Powell, Michael

Born as Michael Latham Powell in Bekesbourne, Kent (UK) on 30 September 1905, Michael Powell entered the film industry in 1925 through working with director Rex Ingram at the Victorine Studios in Nice, France. He started out as a general studio hand: sweeping the floor, making coffee, fetching and carrying. Soon he progressed to other work such as stills photography, writing titles (for the silent films) and many other jobs including a few acting roles, usually as comic characters.

Returning to England in 1928, Powell worked at a diverse series of jobs for various filmmakers including as a stills photographer on Alfred Hitchcock's silent film 'Champagne' (1928). After scriptwriting on two productions, Powell entered into a partnership with American producer Jerry Jackson in 1931 to make short films to satisfy a legal requirement that British cinemas screen a certain quota of British films. During this period, he developed his directing skills, sometimes making up to seven films a year.

His first truly personal project was the 1937 film 'The Edge of the World'. In 1939, he first met Hungarian emigre Emeric Pressburger.
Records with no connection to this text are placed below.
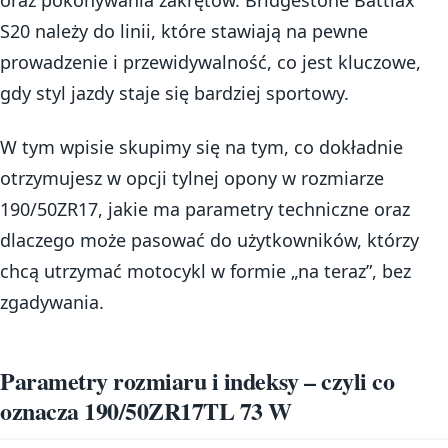
oraz pokonywania zakrętów. Bridgestone Battlax
S20 należy do linii, które stawiają na pewne
prowadzenie i przewidywalność, co jest kluczowe,
gdy styl jazdy staje się bardziej sportowy.
W tym wpisie skupimy się na tym, co dokładnie
otrzymujesz w opcji tylnej opony w rozmiarze
190/50ZR17, jakie ma parametry techniczne oraz
dlaczego może pasować do użytkowników, którzy
chcą utrzymać motocykl w formie „na teraz”, bez
zgadywania.
Parametry rozmiaru i indeksy – czyli co
oznacza 190/50ZR17TL 73 W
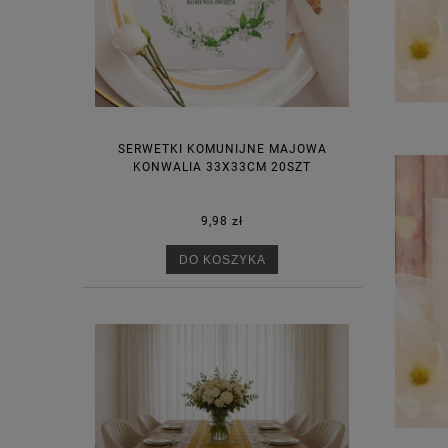
SERWETKI KOMUNIJNE MAJOWA
KONWALIA 33X33CM 20SZT
9,98 zł
DO KOSZYKA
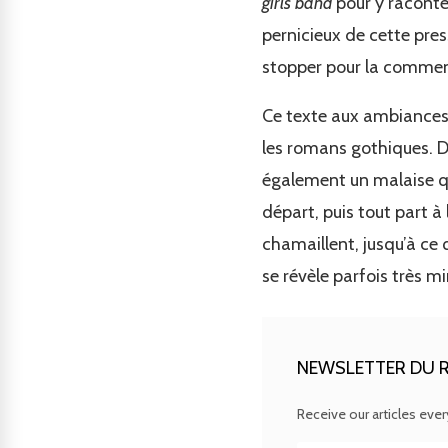
girls band
pour y raconter
pernicieux de cette pres
stopper pour la comment
Ce texte aux ambiances 
les romans gothiques. De
également un malaise qu
départ, puis tout part à l
chamaillent, jusqu’à ce q
se révèle parfois très m
NEWSLETTER DU R
Receive our articles eve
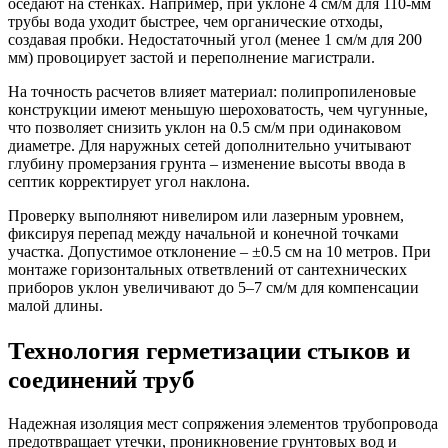
оседают на стенках. Например, при уклоне 4 см/м для 110-мм
трубы вода уходит быстрее, чем органические отходы,
создавая пробки. Недостаточный угол (менее 1 см/м для 200
мм) провоцирует застой и переполнение магистрали.
На точность расчетов влияет материал: полипропиленовые
конструкции имеют меньшую шероховатость, чем чугунные,
что позволяет снизить уклон на 0.5 см/м при одинаковом
диаметре. Для наружных сетей дополнительно учитывают
глубину промерзания грунта – изменение высоты ввода в
септик корректирует угол наклона.
Проверку выполняют нивелиром или лазерным уровнем,
фиксируя перепад между начальной и конечной точками
участка. Допустимое отклонение – ±0.5 см на 10 метров. При
монтаже горизонтальных ответвлений от сантехнических
приборов уклон увеличивают до 5–7 см/м для компенсации
малой длины.
Технология герметизации стыков и
соединений труб
Надежная изоляция мест сопряжения элементов трубопровода
предотвращает утечки, проникновение грунтовых вод и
Under the joint name The Archers, the pair cowrote, coproduced, and codirected a landmark series of films, including 'One Of Our Aircraft Is Missing', 'The Life And Death Of Colonel Blimp', 'A Canterbury Tale', 'I Know Where I'm Going', 'A Matter Of Life And Death', 'Black Narcissus', and 'The Red Shoes'. His later controversial 1960 film 'Peeping Tom', while today considered a classic, and the first 'slasher', was so vilified on first release that his career was seriously damaged.

Many film-makers such as Martin Scorsese, Francis Ford Coppola and George A. Romero have cited Powell as an influence. In 1981, he received the BAFTA Academy Fellowship Award along with his partner Pressburger, the highest honour the British Film Academy can give a filmmaker.

Kate Bush, an avid film buff and admirer of his work, met Powell in New York City shortly before his death due to cancer on 19 February 1990; the song Moments Of Pleasure is in part a remembrance of that encounter.